El prefecto Christian Pouget informó que, a pesar de que las carreteras han sido reabiertas y los residentes pueden regresar a casa, los esfuerzos por contener el fuego siguen en marcha. Hasta el momento, el incendio ha dejado un saldo trágico de un muerto y 25 heridos, incluido un grupo de 19 bomberos. Las proyecciones meteorológicas indican que las altas temperaturas persisten, complicando aún más las labores de los equipos de emergencia.
Francia no está sola en esta crisis. El fuego en el centro-oeste de España, específicamente en la provincia de Ávila, sigue activo, con esfuerzos constantes de las autoridades para evitar que se propague hacia carreteras y vías férreas. En algunas áreas de España y Portugal, las temperaturas han superado los 40°C, lo que plantea un alto riesgo de incendios. Las predicciones climatológicas apuntan a que esta ola de calor podría continuar al menos hasta el próximo miércoles.

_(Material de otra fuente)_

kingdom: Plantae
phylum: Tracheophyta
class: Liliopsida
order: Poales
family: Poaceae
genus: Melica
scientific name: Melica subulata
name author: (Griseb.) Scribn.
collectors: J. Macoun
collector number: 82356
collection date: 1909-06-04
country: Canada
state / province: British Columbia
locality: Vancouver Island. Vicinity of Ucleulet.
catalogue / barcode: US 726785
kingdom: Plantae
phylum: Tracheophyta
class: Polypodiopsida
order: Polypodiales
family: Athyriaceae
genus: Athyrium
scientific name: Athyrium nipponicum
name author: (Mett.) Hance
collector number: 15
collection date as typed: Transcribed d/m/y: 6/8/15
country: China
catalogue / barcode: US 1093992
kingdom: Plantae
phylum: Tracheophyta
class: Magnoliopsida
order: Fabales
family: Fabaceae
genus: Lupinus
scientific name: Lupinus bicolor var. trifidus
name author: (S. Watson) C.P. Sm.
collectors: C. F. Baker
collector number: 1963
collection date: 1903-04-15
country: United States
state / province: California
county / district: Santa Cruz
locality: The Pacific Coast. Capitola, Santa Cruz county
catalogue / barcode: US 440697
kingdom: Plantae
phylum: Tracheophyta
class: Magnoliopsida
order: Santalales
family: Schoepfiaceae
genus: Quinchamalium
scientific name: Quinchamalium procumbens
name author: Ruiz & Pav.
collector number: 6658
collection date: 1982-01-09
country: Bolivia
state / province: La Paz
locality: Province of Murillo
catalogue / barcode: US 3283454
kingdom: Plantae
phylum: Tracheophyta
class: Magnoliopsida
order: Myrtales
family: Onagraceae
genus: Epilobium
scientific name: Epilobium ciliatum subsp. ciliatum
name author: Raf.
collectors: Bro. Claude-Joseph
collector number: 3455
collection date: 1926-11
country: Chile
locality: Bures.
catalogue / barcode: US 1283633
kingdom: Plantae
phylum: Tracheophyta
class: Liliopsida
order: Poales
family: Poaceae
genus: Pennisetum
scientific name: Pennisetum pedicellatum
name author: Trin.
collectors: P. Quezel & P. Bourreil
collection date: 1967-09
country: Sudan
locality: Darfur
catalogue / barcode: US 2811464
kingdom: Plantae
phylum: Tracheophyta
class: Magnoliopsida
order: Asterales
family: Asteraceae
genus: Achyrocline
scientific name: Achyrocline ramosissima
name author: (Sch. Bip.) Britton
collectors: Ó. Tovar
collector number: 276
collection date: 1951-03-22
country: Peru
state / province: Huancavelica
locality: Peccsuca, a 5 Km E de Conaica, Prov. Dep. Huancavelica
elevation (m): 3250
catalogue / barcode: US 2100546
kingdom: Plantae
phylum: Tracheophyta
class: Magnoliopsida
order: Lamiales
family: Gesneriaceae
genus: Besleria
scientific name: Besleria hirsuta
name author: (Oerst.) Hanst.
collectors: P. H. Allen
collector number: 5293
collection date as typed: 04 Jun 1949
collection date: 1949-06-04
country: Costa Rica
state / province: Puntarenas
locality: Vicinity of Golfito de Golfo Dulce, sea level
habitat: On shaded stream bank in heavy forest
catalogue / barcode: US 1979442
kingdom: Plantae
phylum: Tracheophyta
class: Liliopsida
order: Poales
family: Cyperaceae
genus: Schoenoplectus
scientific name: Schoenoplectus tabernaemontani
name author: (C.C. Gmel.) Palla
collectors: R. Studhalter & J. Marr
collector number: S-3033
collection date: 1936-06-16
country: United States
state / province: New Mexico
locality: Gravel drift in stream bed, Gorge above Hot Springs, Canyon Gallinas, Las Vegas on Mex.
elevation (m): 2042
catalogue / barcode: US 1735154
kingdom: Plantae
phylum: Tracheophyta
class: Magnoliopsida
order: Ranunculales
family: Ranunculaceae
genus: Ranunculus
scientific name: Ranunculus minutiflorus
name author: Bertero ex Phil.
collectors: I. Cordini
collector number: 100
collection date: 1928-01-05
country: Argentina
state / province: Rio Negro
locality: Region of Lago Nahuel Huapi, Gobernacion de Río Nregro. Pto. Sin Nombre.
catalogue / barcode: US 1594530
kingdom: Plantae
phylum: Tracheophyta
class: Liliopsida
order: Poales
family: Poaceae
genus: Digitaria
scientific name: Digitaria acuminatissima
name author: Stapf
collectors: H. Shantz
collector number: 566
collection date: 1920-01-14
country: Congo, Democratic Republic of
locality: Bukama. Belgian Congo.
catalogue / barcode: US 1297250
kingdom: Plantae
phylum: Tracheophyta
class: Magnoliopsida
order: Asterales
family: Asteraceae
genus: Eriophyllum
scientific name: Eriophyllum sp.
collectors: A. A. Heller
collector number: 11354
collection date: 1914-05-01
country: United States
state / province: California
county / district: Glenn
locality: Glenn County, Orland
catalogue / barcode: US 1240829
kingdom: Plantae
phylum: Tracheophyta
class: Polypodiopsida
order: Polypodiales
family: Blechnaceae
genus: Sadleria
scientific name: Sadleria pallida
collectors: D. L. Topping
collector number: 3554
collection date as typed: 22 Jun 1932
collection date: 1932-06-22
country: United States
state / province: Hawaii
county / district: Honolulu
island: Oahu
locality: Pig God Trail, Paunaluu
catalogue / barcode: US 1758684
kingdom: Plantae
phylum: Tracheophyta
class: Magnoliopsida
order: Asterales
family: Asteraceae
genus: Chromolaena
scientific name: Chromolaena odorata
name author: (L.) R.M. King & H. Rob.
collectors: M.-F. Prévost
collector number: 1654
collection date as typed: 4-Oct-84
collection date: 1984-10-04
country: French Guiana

En Grecia, un gran incendio forestal se desató en Keratea, cerca de Atenas, causando daños severos y el sacrificio de una vida. Las autoridades emitieron órdenes de evacuación mientras los bomberos, unos 260 en total, luchaban contra el avance del fuego, exacerbado por los vientos fuertes.
Por otra parte, en Turquía, los incendios en Canakkale y Bayramic se han controlado en gran medida, gracias a los esfuerzos incansables de los bomberos, que trabajaron durante la noche para detener su avance. Las evacuaciones preventivas en varias localidades fueron necesarias, y se han detenido a cuatro sospechosos en el contexto de la investigación sobre las causas de estos incendios.
Este verano ha sido testigo de una serie de incendios forestales devastadores en el sur de Europa, lo que ha llevado a los científicos a advertir sobre el impacto del cambio climático, que intensifica la frecuencia y la gravedad del calor extremo en la región. Un informe reciente de la Organización Meteorológica Mundial (OMM) detalló que entre 2000 y 2019, las temperaturas extremas causaron aproximadamente 489.000 muertes anuales relacionadas con el calor, un 36% de las cuales se registraron en Europa.
Además, este mes de julio ha sido testigo de un récord en Turquía, que alcanzó los 50,5°C. En este sentido, la OMM subraya la necesidad urgente de que los países implementen medidas más efectivas para adaptarse al cambio climático y frenar el calentamiento global, conforme al Acuerdo de París de 2015.
La alta mortalidad asociada al calor se ve acentuada por la falta de sistemas adecuados de alerta sanitaria. Se estima que la mejora de dichos sistemas en 57 países podría salvar hasta 100.000 vidas anuales. Es fundamental reconocer que esta crisis no es solo un problema ambiental, sino también una emergencia de salud pública que requiere atención urgente y coordinada por parte de las autoridades y la sociedad.